Tutela Legal Assistant Director Wilfredo Medrano told the online newspaper La Página that he lamented the decision to close the office and fire its 13 employees.

“The archbishop has made an irresponsible decision for Salvadoran society. He closed [the office] with locks, put up security doors and hired private security as if we were delinquents. … We have ended up like villains after working to defend and promote human rights in this country. The legacy of Archbishop Romero has been destroyed,” Medrano said.

Medrano added that church officials told him Tutela Legal “no longer had a reason for being” and therefore was being closed.

Benjamín Cuéllar, director of the Salvadoran-based Human Rights Institute of the Central American University, told El Mundo that the country’s attorney general should take charge of Tutela Legal’s files.

“I’ve heard the argument for closing, that it no longer had a reason for being, something that is completely false in a country where human rights continue to be violated,” Cuéllar said.

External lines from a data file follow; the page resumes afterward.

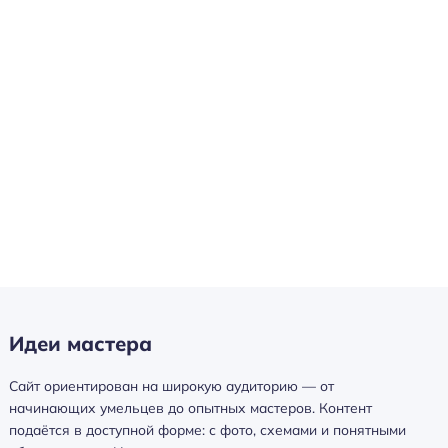
Идеи мастера
Сайт ориентирован на широкую аудиторию — от
начинающих умельцев до опытных мастеров. Контент
подаётся в доступной форме: с фото, схемами и понятными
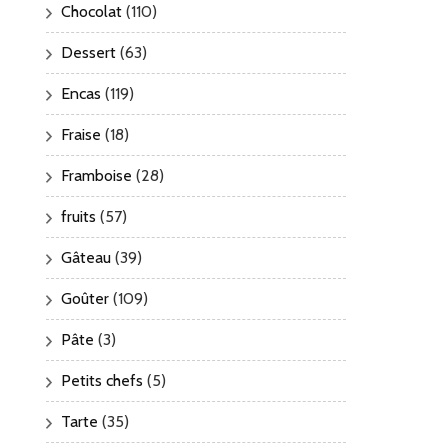
Chocolat
(110)
Dessert
(63)
Encas
(119)
Fraise
(18)
Framboise
(28)
fruits
(57)
Gâteau
(39)
Goûter
(109)
Pâte
(3)
Petits chefs
(5)
Tarte
(35)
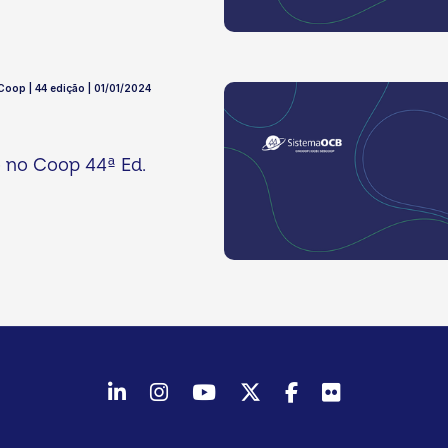
 Coop | 44 edição | 01/01/2024
o no Coop 44ª Ed.
LinkedIn
Instagram
Youtube
Twitter/X
Facebook
Flickr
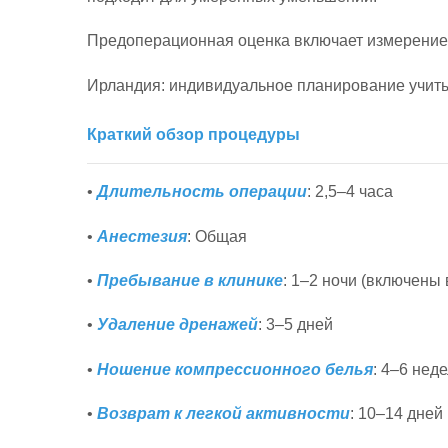
Предоперационная оценка включает измерение 
Ирландия: индивидуальное планирование учитыв
Краткий обзор процедуры
•
Длительность операции
: 2,5–4 часа
•
Анестезия
: Общая
•
Пребывание в клинике
: 1–2 ночи (включены 
•
Удаление дренажей
: 3–5 дней
•
Ношение компрессионного белья
: 4–6 нед
•
Возврат к легкой активности
: 10–14 дней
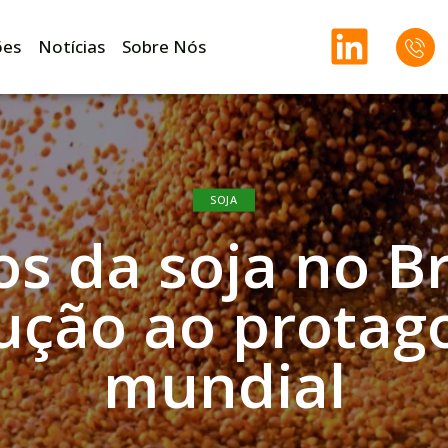
ões
Notícias
Sobre Nós
SOJA
s da soja no Br
ução ao prota
mundial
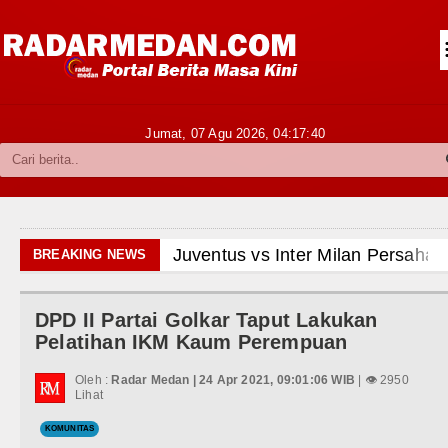
Siantar-Simalungun
Kabupaten Karo
Pakpak Bharat
Jumat, 07 Agu 2026,
04:17:42
Kabupaten Simalungun
Metropolitan
TNI POLRI
ium Perth Sabtu 8 Agustus 2026 Pukul 18.00 WIB
BREAKING NEWS
Hukum dan Kriminal
inggu 9 Agustus 2026 di Hungaria Pukul 00.00 WIB
DPD II Partai Golkar Taput Lakukan
Politik
 Revitalisasi TK Kemala Bhayangkari 11 Tarutung
Pelatihan IKM Kaum Perempuan
Hiburan
ai
Oleh :
Radar Medan | 24 Apr 2021, 09:01:06 WIB
| 👁 2950
Lihat
Olahraga
an Inovasi Pelayanan Publik
KOMUNITAS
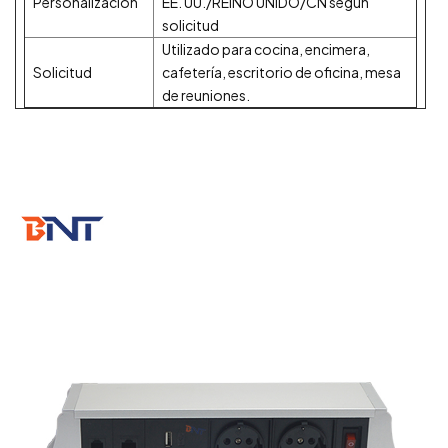
Personalización
EE. UU./REINO UNIDO/CN según
solicitud
Utilizado para cocina, encimera,
Solicitud
cafetería, escritorio de oficina, mesa
de reuniones.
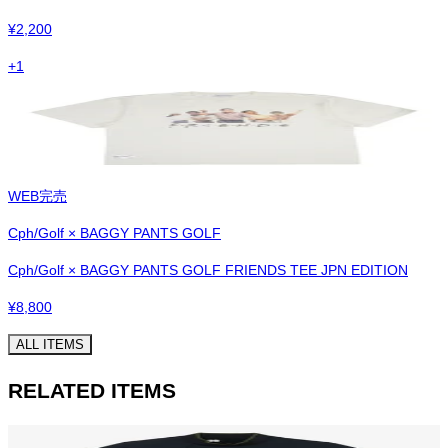
¥
2,200
+
1
WEB完売
Cph/Golf × BAGGY PANTS GOLF
Cph/Golf × BAGGY PANTS GOLF FRIENDS TEE JPN EDITION
¥
8,800
ALL ITEMS
RELATED ITEMS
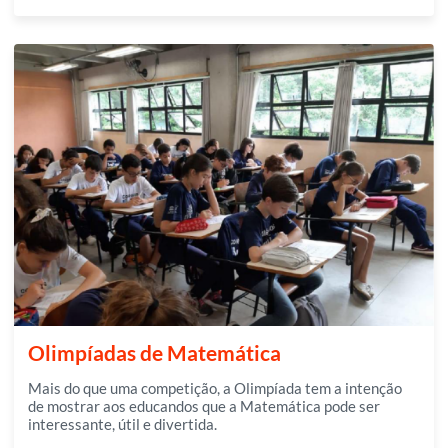
Olimpíadas de Matemática
Mais do que uma competição, a Olimpíada tem a intenção
de mostrar aos educandos que a Matemática pode ser
interessante, útil e divertida.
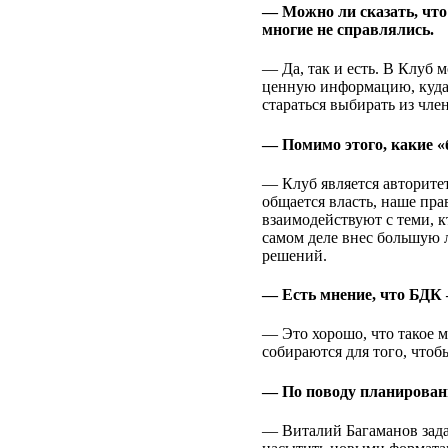
— Можно ли сказать, что
многие не справлялись.
— Да, так и есть. В Клуб 
ценную информацию, куда с
стараться выбирать из чле
— Помимо этого, какие 
— Клуб является авторите
общается власть, наше пр
взаимодействуют с теми, 
самом деле внес большую 
решений.
— Есть мнение, что БДК 
— Это хорошо, что такое м
собираются для того, чтоб
— По поводу планировани
— Виталий Багаманов зада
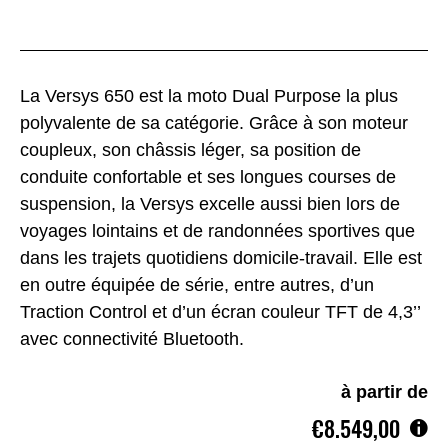
La Versys 650 est la moto Dual Purpose la plus
polyvalente de sa catégorie. Grâce à son moteur
coupleux, son châssis léger, sa position de
conduite confortable et ses longues courses de
suspension, la Versys excelle aussi bien lors de
voyages lointains et de randonnées sportives que
dans les trajets quotidiens domicile-travail. Elle est
en outre équipée de série, entre autres, d’un
Traction Control et d’un écran couleur TFT de 4,3’’
avec connectivité Bluetooth.
à partir de
€8.549,00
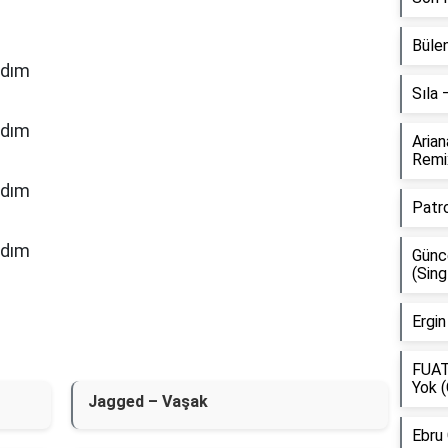
Bülen
ydım
Sıla
ydım
Aria
Remi
ydım
Patr
ydım
Günce
(Sing
Ergin
FUAT
Yok (
Jagged – Vaşak
Ebru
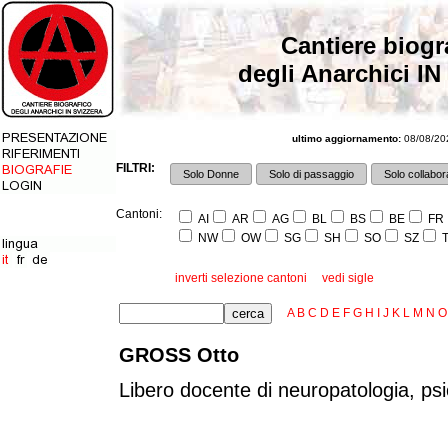
Cantiere biogr
degli Anarchici IN
ultimo aggiornamento:
08/08/202
FILTRI:
Solo Donne
Solo di passaggio
Solo collabora
Cantoni:
AI
AR
AG
BL
BS
BE
FR
NW
OW
SG
SH
SO
SZ
T
inverti selezione cantoni
vedi sigle
A
B
C
D
E
F
G
H
I
J
K
L
M
N
O
GROSS Otto
Libero docente di neuropatologia, ps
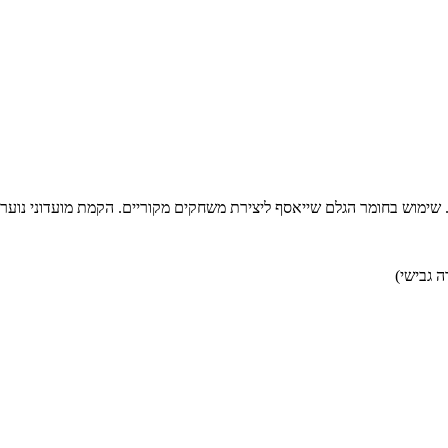
 שימוש בחומר הגלם שייאסף ליצירת משחקים מקוריים. הקמת מועדוני נוע
ה גבישי)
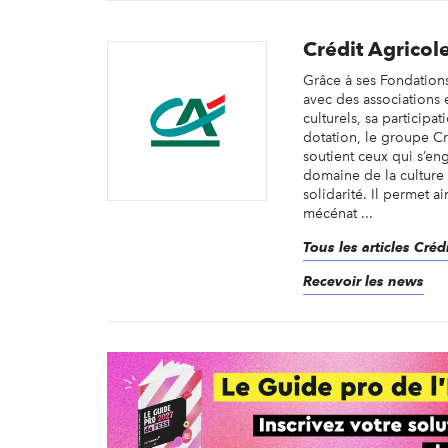
Crédit Agricol
Grâce à ses Fondations
avec des associations e
culturels, sa participa
dotation, le groupe Cr
soutient ceux qui s’en
domaine de la culture
solidarité. Il permet a
mécénat ...
Tous les articles Créd
Recevoir les news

The church’s move comes shortly after the country’s Supreme Court agreed to hear a challenge to 1993’s Amnesty Law, which protects many of those accused of rights abuses committed during the decade-long civil war. It also comes a month after a report was released by the U.N. Truth Commission, established by the 1992 U.N.-brokered peace agreement that ended the war, which claimed some 75,000 lives.

The Truth Commission found that of the 7,000 human rights violations studied, 95 percent was attributed to the government or death squads linked to the government, and 5 percent was attributed to leftist guerrillas of the Farabundo Martí National Liberation Front.

Recently government officials have come under pressure to reverse amnesty. The San José, Costa Rica-based Inter-American Court of Human Rights recommended that amnesty be lifted in a ruling last December, finding the Salvadoran Army guilty of war crimes and crimes against humanity in the El Mozote massacre case.